##### DOCUMENT EXCERPT

The Kennedy Wild Bird Food Guide to the Blackcap

male blackcap guide

The blackcap is a beautiful warbler bird that is indeed distinguishable by its unique black cap. If you’ve spotted a small grey bird with a black cap in your garden, chances are it’s a blackcap! In this guide, we take a look at some of the most interesting blackcap bird facts, including what they look like, what they eat and all there is to know about blackcap migration. Take a look!

What does a blackcap look like?

The beautiful Eurasian blackcap is a small bird of the warbler family (along with the reed warbler) that is just 13cm in size. The difference between male and females is minimal. A male blackcap has a black patch on the top of his head, hence the name blackcap, whereas a female blackcap actually has a chestnut coloured cap.

female blackcap

What does the blackcap eat?

The blackcap’s diet consists of insects during the breeding season of but they will switch to fruits, berries, seeds and nuts during the summer months. This is because they require more sugar and energy for migration after breeding season, which can be provided by the likes of fruit or bird peanuts on your feeder.

What does a blackcap sound like?

Have a listen to the blackcap song below to see if you recognise it!

Where can I spot a blackcap?

##########

* **SET OF TASKS**
1. In the blackcap guide:
(a) How long is a blackcap?
(b) What color is a female blackcap's cap?
(c) Which bird family does the blackcap belong to?
2. Can you continue the blackcap guide from where it stops?
The entries on this page have nothing to do with the blackcap guide.

##### RECORDS SHOWN

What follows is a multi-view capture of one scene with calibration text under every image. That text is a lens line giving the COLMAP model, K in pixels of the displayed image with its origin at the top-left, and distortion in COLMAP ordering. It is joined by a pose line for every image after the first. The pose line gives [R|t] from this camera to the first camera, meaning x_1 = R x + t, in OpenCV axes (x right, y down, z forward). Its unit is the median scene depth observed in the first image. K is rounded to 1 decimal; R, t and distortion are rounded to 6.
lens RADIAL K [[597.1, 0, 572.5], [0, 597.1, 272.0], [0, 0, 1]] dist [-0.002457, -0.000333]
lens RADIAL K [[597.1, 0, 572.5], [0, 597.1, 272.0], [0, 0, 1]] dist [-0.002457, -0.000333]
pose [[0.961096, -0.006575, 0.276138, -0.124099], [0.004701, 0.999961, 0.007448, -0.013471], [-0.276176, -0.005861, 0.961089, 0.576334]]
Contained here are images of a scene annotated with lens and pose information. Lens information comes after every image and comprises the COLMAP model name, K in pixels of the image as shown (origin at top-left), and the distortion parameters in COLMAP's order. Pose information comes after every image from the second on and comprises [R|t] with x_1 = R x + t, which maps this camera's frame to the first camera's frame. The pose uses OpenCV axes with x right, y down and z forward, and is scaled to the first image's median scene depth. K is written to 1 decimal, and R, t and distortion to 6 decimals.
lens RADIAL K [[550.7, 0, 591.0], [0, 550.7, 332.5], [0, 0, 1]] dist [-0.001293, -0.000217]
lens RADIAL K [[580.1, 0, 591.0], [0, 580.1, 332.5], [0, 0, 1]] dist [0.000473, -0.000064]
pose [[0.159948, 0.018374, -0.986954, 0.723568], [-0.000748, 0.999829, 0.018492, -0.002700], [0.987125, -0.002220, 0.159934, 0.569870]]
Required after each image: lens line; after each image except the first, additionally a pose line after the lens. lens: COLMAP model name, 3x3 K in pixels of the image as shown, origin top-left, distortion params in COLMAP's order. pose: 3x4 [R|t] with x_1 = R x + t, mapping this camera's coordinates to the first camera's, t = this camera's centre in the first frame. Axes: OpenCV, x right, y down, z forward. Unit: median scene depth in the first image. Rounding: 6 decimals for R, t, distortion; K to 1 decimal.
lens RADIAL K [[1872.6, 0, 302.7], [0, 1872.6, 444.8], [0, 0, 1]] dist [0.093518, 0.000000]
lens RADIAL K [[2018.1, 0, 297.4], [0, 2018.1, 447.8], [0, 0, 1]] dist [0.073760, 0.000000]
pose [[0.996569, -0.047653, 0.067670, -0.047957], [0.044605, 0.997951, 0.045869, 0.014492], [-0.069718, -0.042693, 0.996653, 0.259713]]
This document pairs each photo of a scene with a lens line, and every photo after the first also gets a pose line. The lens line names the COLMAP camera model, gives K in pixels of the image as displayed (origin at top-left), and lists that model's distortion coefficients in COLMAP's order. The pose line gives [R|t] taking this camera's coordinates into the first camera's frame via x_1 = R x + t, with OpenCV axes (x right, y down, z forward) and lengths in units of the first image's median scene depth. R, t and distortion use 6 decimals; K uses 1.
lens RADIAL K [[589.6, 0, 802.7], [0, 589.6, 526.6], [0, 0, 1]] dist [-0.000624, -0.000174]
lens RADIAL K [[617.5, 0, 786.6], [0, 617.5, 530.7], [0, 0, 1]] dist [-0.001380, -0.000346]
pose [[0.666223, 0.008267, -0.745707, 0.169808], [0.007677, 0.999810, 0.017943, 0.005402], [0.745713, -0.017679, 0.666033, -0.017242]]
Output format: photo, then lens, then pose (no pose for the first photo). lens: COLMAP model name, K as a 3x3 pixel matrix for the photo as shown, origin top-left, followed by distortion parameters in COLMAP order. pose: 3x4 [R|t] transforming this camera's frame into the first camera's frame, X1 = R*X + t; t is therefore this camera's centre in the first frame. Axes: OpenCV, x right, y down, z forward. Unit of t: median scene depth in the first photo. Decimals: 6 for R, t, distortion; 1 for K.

##########

* **SOLVED TASKS**
1.
(a) 13cm
(b) Chestnut
(c) The warbler family

2.
Blackcaps are often found in woodland areas utilising the scrub cover below trees. They are also frequent visitors to our gardens and parks, particularly when there is a regular food supply. 

You’ll be able to spot a Eurasian blackcap in most areas of the UK throughout all 12 months of the year, however breeding blackcaps will arrive in April and May before leaving again during September/October time.

Blackcap migration

Around 50-60 years ago, blackcap’s were summer visitors to the UK. However, due to milder winters, many blackcaps are now residents here. It’s also thought that our generous garden feeding habits are attracting blackcaps to stick around all year long! Those that do migrate will do so from colder, highland areas and will migrate to warmer climates in North Africa in early Autumn.

If you spot a blackcap in your garden, don’t forget to log it using our Birdspotter map!

Interesting facts about the blackcap

  • They are mostly monogamous birds. Many are thought to have one partner for life!
  • The male attracts the female blackcap to his territory by a song and dance. The impressive dance features the male raising his black feathers, fluffing his tail and flapping his wings!
  • They leave the nest around 11 days after hatching and are known to fledge the nest as soon as they can fly.
  • There are thought to be around 1.2 million breeding territories of blackcap in the UK, with 3,000 wintering birds.